Treatment and Management Strategies: a. Effective management of RDS requires a multidisciplinary approach encompassing pharmacological, respiratory and supportive interventions. b. Research endeavors aim to optimize existing treatment modalities such as antenatal corticosteroids, surfactant replacement therapy, and respiratory support strategies, as well as explore novel therapeutic approaches. c. Studying the efficacy, safety, and long-term outcomes of different treatment strategies informs evidence-based clinical practices and improves the quality of care for infants with RDS [28].

Prevention and Risk Reduction: a. Despite advances in neonatal medicine, preventing preterm birth remains a challenge. Therefore, strategies to reduce the incidence and severity of RDS are of paramount importance. b. Investigating modifiable risk factors, maternal interventions, and antenatal care practices can help mitigate the risk of preterm birth and subsequent RDS development. c. Research focusing on prenatal screening, prenatal counseling, and interventions to promote fetal lung maturity contributes to preventive efforts and enhances neonatal health outcomes [21].

Quality Improvement and Healthcare Delivery: a. Continuous quality improvement initiatives in neonatal care necessitate ongoing research and evaluation of RDS management protocols and healthcare delivery practices. b. Studying the implementation of evidence-based guidelines, standardized protocols, and quality improvement strategies enhances healthcare delivery efficiency, reduces variability in clinical practice, and ensures optimal outcomes for infants with RDS [29].

Study Procedure

• Subjects with RD are selected based on inclusion and exclusion criteria.
• Demographic data was collected from patient’s records.
• Based on age diabetes mellitus patients were divided into 2 groups.
• Group- 1 (Preterm babies) - <38 weeks.
• Group- 2 (Term babies) - >38 weeks
• RD in many cases chest X ray findings correlated with the clinical Picture.
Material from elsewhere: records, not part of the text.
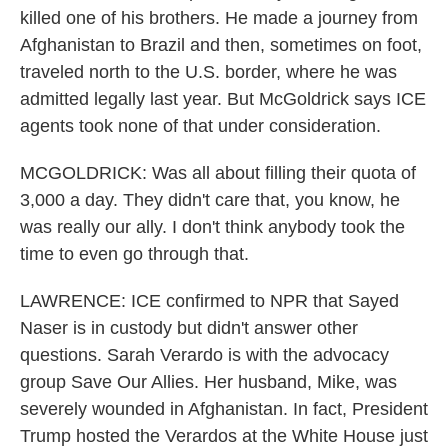
killed one of his brothers. He made a journey from
Afghanistan to Brazil and then, sometimes on foot,
traveled north to the U.S. border, where he was
admitted legally last year. But McGoldrick says ICE
agents took none of that under consideration.
MCGOLDRICK: Was all about filling their quota of
3,000 a day. They didn't care that, you know, he
was really our ally. I don't think anybody took the
time to even go through that.
LAWRENCE: ICE confirmed to NPR that Sayed
Naser is in custody but didn't answer other
questions. Sarah Verardo is with the advocacy
group Save Our Allies. Her husband, Mike, was
severely wounded in Afghanistan. In fact, President
Trump hosted the Verardos at the White House just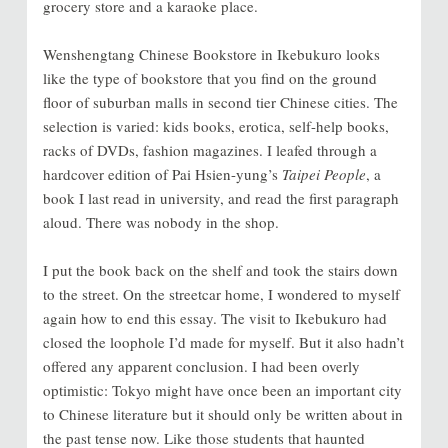
grocery store and a karaoke place.
Wenshengtang Chinese Bookstore in Ikebukuro looks
like the type of bookstore that you find on the ground
floor of suburban malls in second tier Chinese cities. The
selection is varied: kids books, erotica, self-help books,
racks of DVDs, fashion magazines. I leafed through a
hardcover edition of Pai Hsien-yung’s
Taipei People
, a
book I last read in university, and read the first paragraph
aloud. There was nobody in the shop.
I put the book back on the shelf and took the stairs down
to the street. On the streetcar home, I wondered to myself
again how to end this essay. The visit to Ikebukuro had
closed the loophole I’d made for myself. But it also hadn’t
offered any apparent conclusion. I had been overly
optimistic: Tokyo might have once been an important city
to Chinese literature but it should only be written about in
the past tense now. Like those students that haunted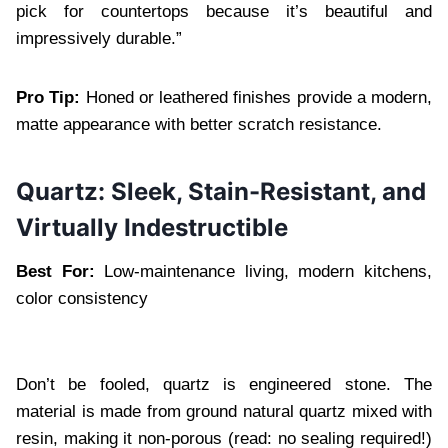
pick for countertops because it’s beautiful and
impressively durable.”
Pro Tip:
Honed or leathered finishes provide a modern,
matte appearance with better scratch resistance.
Quartz: Sleek, Stain-Resistant, and
Virtually Indestructible
Best For:
Low-maintenance living, modern kitchens,
color consistency
Don’t be fooled, quartz is engineered stone. The
material is made from ground natural quartz mixed with
resin, making it non-porous (read: no sealing required!)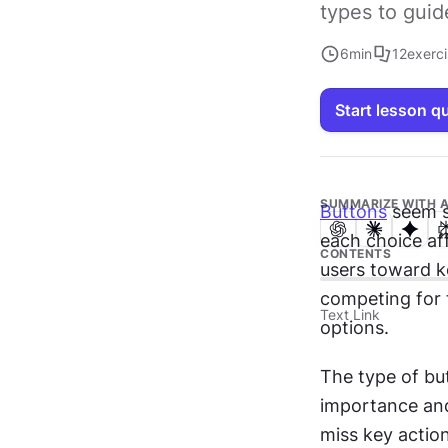
types to guid
6
min
12
exerc
Start lesson q
SUMMARIZE WITH A
Buttons
 seem 
each choice af
CONTENTS
users toward k
competing for f
Text Link
options.
The type of bu
importance and 
miss key actio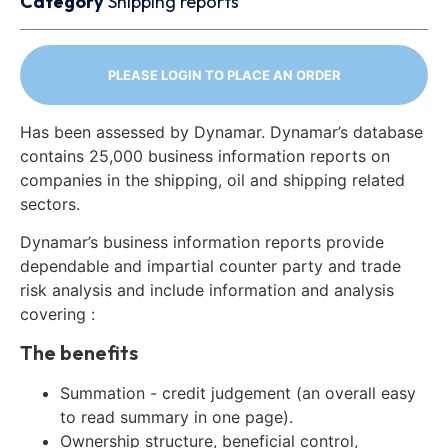
Category
Shipping reports
PLEASE LOGIN TO PLACE AN ORDER
Has been assessed by Dynamar. Dynamar’s database
contains 25,000 business information reports on
companies in the shipping, oil and shipping related
sectors.
Dynamar’s business information reports provide
dependable and impartial counter party and trade
risk analysis and include information and analysis
covering :
The benefits
Summation - credit judgement (an overall easy
to read summary in one page).
Ownership structure, beneficial control,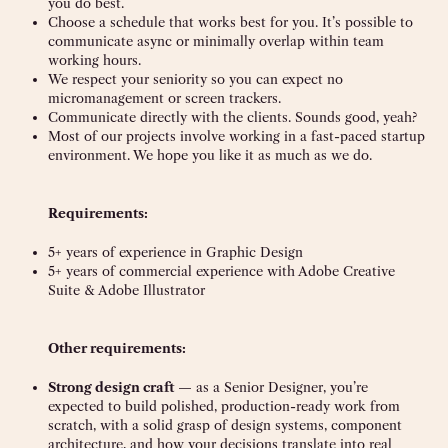
you do best.
Choose a schedule that works best for you. It’s possible to
communicate async or minimally overlap within team
working hours.
We respect your seniority so you can expect no
micromanagement or screen trackers.
Communicate directly with the clients. Sounds good, yeah?
Most of our projects involve working in a fast-paced startup
environment. We hope you like it as much as we do.
Requirements:
5+ years of experience in Graphic Design
5+ years of commercial experience with Adobe Creative
Suite & Adobe Illustrator
Other requirements:
Strong design craft
— as a Senior Designer, you’re
expected to build polished, production-ready work from
scratch, with a solid grasp of design systems, component
architecture, and how your decisions translate into real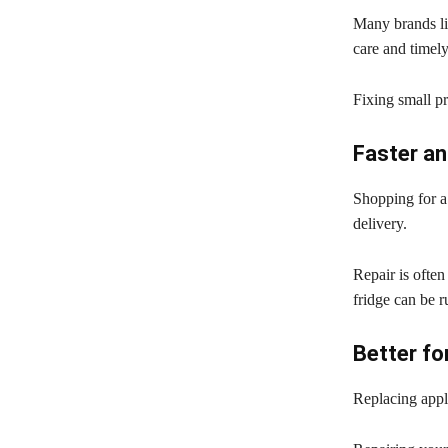
Many brands li
care and timel
Fixing small p
Faster a
Shopping for a
delivery.
Repair is often
fridge can be r
Better fo
Replacing appli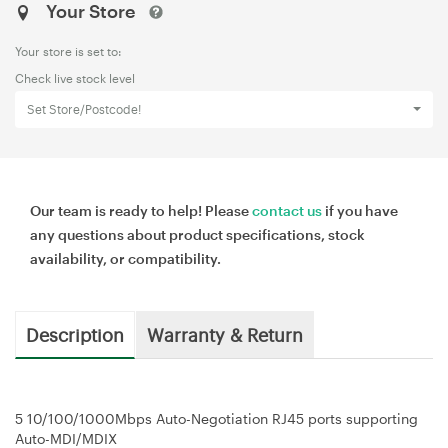
Your Store
Your store is set to:
Check live stock level
Set Store/Postcode!
Our team is ready to help! Please
contact us
if you have
any questions about product specifications, stock
availability, or compatibility.
Description
Warranty & Return
5 10/100/1000Mbps Auto-Negotiation RJ45 ports supporting
Auto-MDI/MDIX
Chest X ray in RD shows complete white lungs (hypo aeration), bilateral fine granular opacities in the pulmonary parenchyma extending air bronchograms, ABG – hypoxemia (Respiratory acidosis), Cyanosis, tachypnoea, retractions & grunt.
• The data collected throughout 6 months from 150 patients were analysed.
• The summarized data was entered in Microsoft excel.
• Statistical calculations were done by using chi-square test and ANOVA.
• Patients were separated based on gestational age, causes of RD & gender.
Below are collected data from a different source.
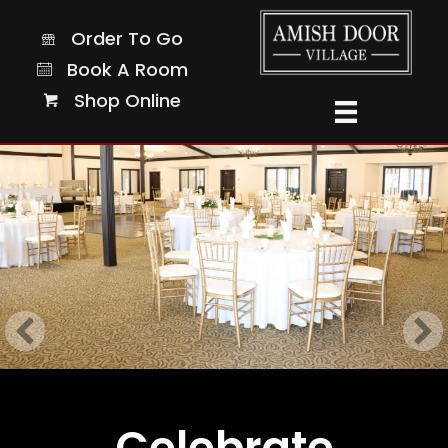
Order To Go
Order To Go
Book A Room
Book A Room
Shop Online
Shop Online
Celebrate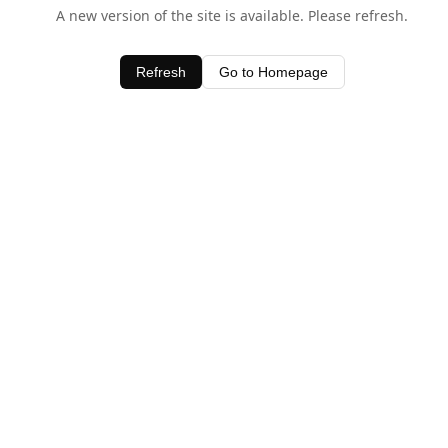
A new version of the site is available. Please refresh.
Refresh
Go to Homepage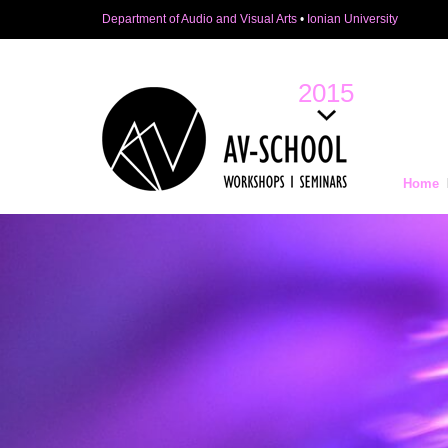
Department of Audio and Visual Arts
•
Ionian University
2015
Home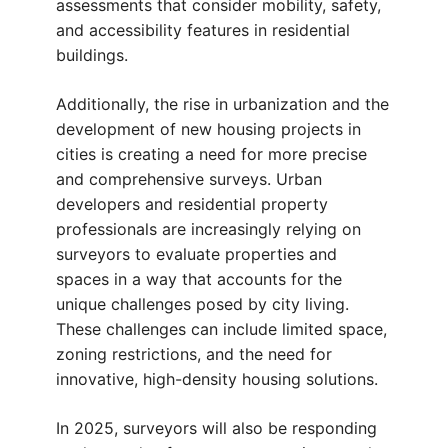
assessments that consider mobility, safety,
and accessibility features in residential
buildings.
Additionally, the rise in urbanization and the
development of new housing projects in
cities is creating a need for more precise
and comprehensive surveys. Urban
developers and residential property
professionals are increasingly relying on
surveyors to evaluate properties and
spaces in a way that accounts for the
unique challenges posed by city living.
These challenges can include limited space,
zoning restrictions, and the need for
innovative, high-density housing solutions.
In 2025, surveyors will also be responding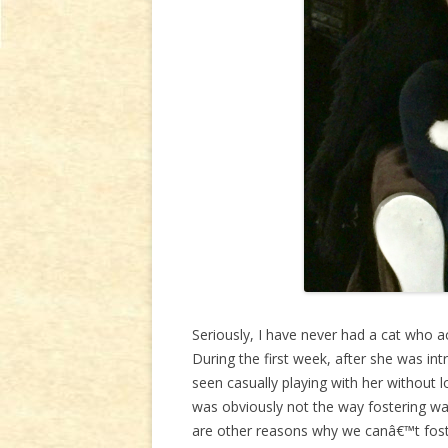
Seriously, I have never had a cat who ac
During the first week, after she was int
seen casually playing with her without lo
was obviously not the way fostering wa
are other reasons why we canâ€™t fost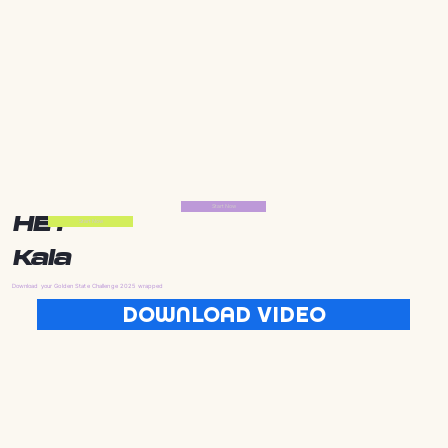
Start Now
HEY
Start Now
Kala
Download your Golden State Challenge 2025 wrapped
DOWNLOAD VIDEO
Statistical Analysis: One Way and Two Way anova

Assessment of Respiratory Distress: Respiratory distress was diagnosed based on clinical signs and symptoms observed by attending healthcare providers and documented in the medical records. Severity of respiratory distress was categorized based on validated scoring systems such as the Silverman-Anderson respiratory severity score or Downe score. Statistical Analysis: Data were analyzed using appropriate statistical software (e.g., SPSS, R). Descriptive statistics were used to summarize demographic and clinical characteristics. Prevalence of respiratory distress and associated factors were calculated with appropriate measures of association (odds ratios, relative risks, etc.). Multivariable logistic regression analysis was performed to identify independent predictors of respiratory distress, adjusting for potential confounders.
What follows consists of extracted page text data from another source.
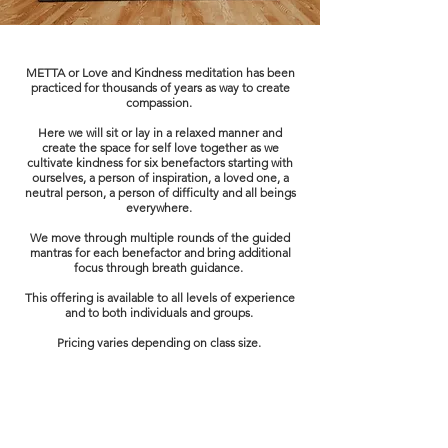
METTA or Love and Kindness meditation has been
practiced for thousands of years as way to create
compassion.
Here we will sit or lay in a relaxed manner and
create the space for self love together as we
cultivate kindness for six benefactors starting with
ourselves, a person of inspiration, a loved one, a
neutral person, a person of difficulty and all beings
everywhere.
We move through multiple rounds of the guided
mantras for each benefactor and bring additional
focus through breath guidance.
This offering is available to all levels of experience
and to both individuals and groups.
Pricing varies depending on class size.
Book Now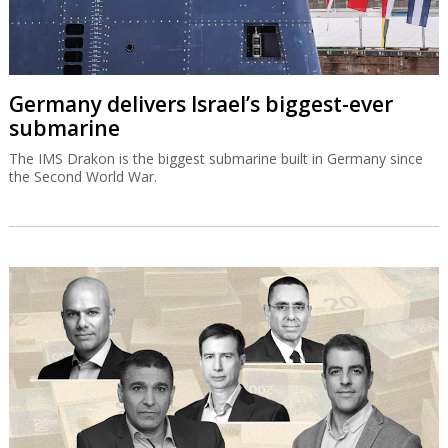
Germany delivers Israel’s biggest-ever
submarine
The IMS Drakon is the biggest submarine built in Germany since
the Second World War.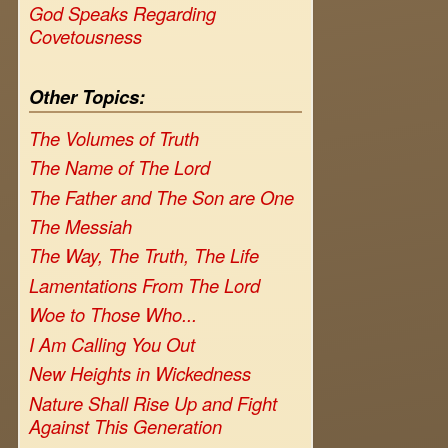
God Speaks Regarding
Covetousness
Other Topics:
The Volumes of Truth
The Name of The Lord
The Father and The Son are One
The Messiah
The Way, The Truth, The Life
Lamentations From The Lord
Woe to Those Who...
I Am Calling You Out
New Heights in Wickedness
Nature Shall Rise Up and Fight
Against This Generation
Study Conducted: St Theresa Hospital, Sanathnagar, Hyderabad. Miracle Hospitals, Medipally, Hyderabad. Paramitha Hospitals, Medipally, Hyderabad. Study Type: Cross Sectional Study Study Period: 6 Months Inclusion Criteria: Respiratory Distress Babies. Neonates (Late Preterm / Term) Inborn & Out Born Babies Admitted In Nicu. Exclusion Criteria: Infants >1month. Comorbid Babies Source of Data: Patient data records:

• Patient demographic details
• Antenatal risk factors
• Maternal history
• Presenting complaints
• Gestational age Data Collection: Data collection form including patient’s demographic details, antenatal risk factors, maternal history, presenting complaints & Gestational age. Vital Examination: To estimate the prevalence of respiratory distress, include lists from general practitioners. Sample Size: 150 Patients.